Star Trek Guide

Fan-Favorite Characters In Star Trek: Picard, Ranked

With the arrival ofStar Trek: Picardcame the sudden and exciting inclusion of new planets, new technology, and new characters to the Star Trek Universe. Twenty years since Jean-Luc Picard had been captain of the Enterprise-E, he was begrudgingly pulled from retirement to help solve another intergalactic calamity as part of a new crew, allowing fans to become invested in another motley team.

Some characters fans took to without the need to warm up to them, especially if they were familiar faces from Star Trek: The Next Generation. Other new characters required some getting used to, with the title of "fan favorite" being bestowed only after they were determined to not be flat and one-dimensional. When Picard lacked character development it was weak, but when it embraced it at the expense of its own pace it excelled.


As was customary (and almost expected) in Star Trek: The Next Generation, Brent Spiner took on the role of another Soong relative. This time it was Alton Inigo Soong in the series' penultimate episode, the creator of the first flesh-and-blood android.

Fans were glad to see Spiner stretch his acting abilities in a minor role that let him relinquish Data's makeup and carry on the Soong family tradition of being the father of invention.


Zhaban and Laris serve two very important functions in the series; to be Picard's housekeepers that keep his estate running smoothly, and to show the audience a different side of Romulans from their duplicitous and nefarious stereotype.

The other Romulans in the series almost exclusively hated Picard, and it's important to showcase the relationship he had with those he had saved. Zhaban and Laris were also ex-Tal Shiar and fascinating in their own right.


When Picard and his ward Soji are on the run, he can think of only one place where they'll be safe - at the abode of Deanna Troi and Will Riker. The homestead is protected by their daughter Kestra Troi, who manages to be more interesting in her one-episode appearance than Soji over the entire series.

For a flesh-and-blood android who has learned her entire life was a lie, Soji was remarkably bland in ways fans weren't expecting, whereas they found themselves drawn to the carefree and spirited Kestra.
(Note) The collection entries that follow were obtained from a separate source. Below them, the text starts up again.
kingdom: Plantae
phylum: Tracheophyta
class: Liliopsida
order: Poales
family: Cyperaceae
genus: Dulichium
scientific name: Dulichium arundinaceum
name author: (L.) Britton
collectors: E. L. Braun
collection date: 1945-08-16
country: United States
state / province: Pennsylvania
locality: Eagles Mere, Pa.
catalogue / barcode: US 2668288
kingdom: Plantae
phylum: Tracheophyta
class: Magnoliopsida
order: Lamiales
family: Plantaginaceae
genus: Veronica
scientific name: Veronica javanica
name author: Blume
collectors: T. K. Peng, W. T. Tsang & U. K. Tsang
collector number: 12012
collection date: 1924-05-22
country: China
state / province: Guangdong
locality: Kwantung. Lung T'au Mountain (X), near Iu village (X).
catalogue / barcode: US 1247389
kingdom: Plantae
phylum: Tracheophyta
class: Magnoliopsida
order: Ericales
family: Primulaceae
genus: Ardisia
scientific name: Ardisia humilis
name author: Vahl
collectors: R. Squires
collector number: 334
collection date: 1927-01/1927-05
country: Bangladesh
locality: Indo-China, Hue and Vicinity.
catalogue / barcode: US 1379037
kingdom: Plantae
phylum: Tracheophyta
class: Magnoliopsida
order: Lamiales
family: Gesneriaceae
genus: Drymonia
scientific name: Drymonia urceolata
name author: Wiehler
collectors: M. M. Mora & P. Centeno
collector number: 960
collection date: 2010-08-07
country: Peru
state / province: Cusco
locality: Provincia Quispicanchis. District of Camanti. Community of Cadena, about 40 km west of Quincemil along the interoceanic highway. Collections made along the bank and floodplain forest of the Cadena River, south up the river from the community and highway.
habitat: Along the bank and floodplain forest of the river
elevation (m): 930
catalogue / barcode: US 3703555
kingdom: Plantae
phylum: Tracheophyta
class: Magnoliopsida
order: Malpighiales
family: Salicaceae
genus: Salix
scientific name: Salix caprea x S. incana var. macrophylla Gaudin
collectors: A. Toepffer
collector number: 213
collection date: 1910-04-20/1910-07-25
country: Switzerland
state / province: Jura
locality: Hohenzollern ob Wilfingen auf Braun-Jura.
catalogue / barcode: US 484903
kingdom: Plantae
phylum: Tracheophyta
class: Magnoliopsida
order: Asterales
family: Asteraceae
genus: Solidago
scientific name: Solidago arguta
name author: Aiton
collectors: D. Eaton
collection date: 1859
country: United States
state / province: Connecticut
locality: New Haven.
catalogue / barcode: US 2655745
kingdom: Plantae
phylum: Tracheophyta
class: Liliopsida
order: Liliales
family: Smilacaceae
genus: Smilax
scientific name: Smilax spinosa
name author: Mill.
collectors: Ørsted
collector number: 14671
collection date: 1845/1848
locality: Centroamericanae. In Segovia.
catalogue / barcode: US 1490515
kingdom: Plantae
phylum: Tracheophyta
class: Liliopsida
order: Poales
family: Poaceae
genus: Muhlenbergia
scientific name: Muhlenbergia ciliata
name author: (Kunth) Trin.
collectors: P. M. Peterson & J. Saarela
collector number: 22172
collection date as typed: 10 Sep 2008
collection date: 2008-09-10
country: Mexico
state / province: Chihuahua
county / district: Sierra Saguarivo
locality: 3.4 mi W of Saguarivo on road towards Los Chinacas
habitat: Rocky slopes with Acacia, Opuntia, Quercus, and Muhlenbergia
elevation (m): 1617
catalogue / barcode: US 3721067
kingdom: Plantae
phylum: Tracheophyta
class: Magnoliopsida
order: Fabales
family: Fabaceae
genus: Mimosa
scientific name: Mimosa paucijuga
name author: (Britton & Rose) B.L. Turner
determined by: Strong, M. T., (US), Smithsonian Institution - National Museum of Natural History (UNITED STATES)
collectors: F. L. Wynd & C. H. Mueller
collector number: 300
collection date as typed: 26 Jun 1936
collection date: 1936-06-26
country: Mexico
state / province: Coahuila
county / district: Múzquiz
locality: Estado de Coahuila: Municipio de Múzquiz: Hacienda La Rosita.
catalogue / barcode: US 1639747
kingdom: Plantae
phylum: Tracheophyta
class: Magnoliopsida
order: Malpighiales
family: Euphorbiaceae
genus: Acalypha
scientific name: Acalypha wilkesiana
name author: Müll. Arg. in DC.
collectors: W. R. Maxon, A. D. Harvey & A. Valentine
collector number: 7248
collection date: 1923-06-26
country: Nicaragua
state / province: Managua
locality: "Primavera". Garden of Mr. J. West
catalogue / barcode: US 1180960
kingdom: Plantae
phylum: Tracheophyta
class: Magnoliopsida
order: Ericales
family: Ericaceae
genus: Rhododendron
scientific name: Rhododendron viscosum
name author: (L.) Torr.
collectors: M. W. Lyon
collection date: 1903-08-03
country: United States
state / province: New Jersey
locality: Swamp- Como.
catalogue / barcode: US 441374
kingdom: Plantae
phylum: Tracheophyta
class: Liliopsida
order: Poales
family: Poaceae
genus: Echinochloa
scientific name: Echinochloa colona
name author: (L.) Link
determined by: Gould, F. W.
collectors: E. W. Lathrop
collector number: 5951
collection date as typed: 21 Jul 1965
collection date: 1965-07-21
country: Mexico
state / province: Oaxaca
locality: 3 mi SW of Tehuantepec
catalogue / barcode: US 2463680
Elnor began the series as a fascinating character who was a walking paradox, both a naive young man innocent to the ways of the world and a ruthless killing machine. He was also, depending on viewers' perspectives, a stand-in son for Jean-Luc Picard.

Unfortunately, Elnor was criminally underused and not given very much screen time. Hopefully, in the second season, he'll get to have more character development, especially regarding the Way of Absolute Candor.


What began as a guest-starring appearance by Jonathan Del Arco on Star Trek: The Next Generation turned into an integral supporting character on Star Trek: Picard. Hugh went from being a rogue Borg drone Picard helped discover his autonomy, to being the Director of the Borg Reclamation Project and helping other Borg find agency.

Star Trek fans were genuinely excited to see Hugh again and to find out what he'd been doing in the decades since he'd last appeared. In what little time he had in the series he made the largest impact.


Where Santiago Cabrera falters at bringing anything new to the concept of a space rogue like Captain Rios, he shines in giving life to five hospitality holograms around his ship, introduced as Enoch, Emmet, Emil, Ian, and of course Mr. Hospitality.

Cabrera portrays each hologram uniquely, with completely different accents and mannerisms, and manages to make them all seem like their own independent entity.


A stand out original character from the series, Raffi Muskier is a complex person with a great capacity for compassion even as she fights her own inner demons. Rarely has a former Starfleet officer been allowed to express such pain and folly without being judged.

Raffi is shown to be a complicated ally of Picard's who tries her hardest every day to be a better version of herself but sometimes, due to impulse control difficulties, falls short. She did a lot of the emotional heavy lifting and left fans wanting to know more about what makes her tick.


When fans found out that the ex-Borg drone Seven of Nine was returning to the Star Trek Universe they were elated, and Jeri Ryan assumed the role as though it hadn't been decades since Voyager was on the air.

The Fenris Ranger was able to reveal several different sides of herself, including a maternal side involving Elnor, and a romantic side involving Raffi. Her greatest moments involved her vulnerable side, which she showed to Picard because of their unique connection as former Borg.


Data can arguably be seen as more of a catalyst than a reoccurring character, but his interactions with Picard reminded fans exactly why he's endured as one of the most beloved characters in the Star Trek franchise.

In as much as fans watched Picard to find out what had happened to the Starfleet captain in the years since he led the Enterprise-D, they also wanted amends to be made for Data's send off after Star Trek: Nemesis, which happened with integrity and reverence.


To date, Jean-Luc Picard is the only character in the entire Star Trek franchise to receive his very own series, and for good reason. Sir Patrick Stewart is a class act and in fine form as the decorated former Starfleet Admiral reluctantly drawn into one last galaxy-saving adventure.

Stewart played Picard stoic and private in Star Trek: The Next Generation, and now accessible and even overly emotional, but always with great dignity and grace.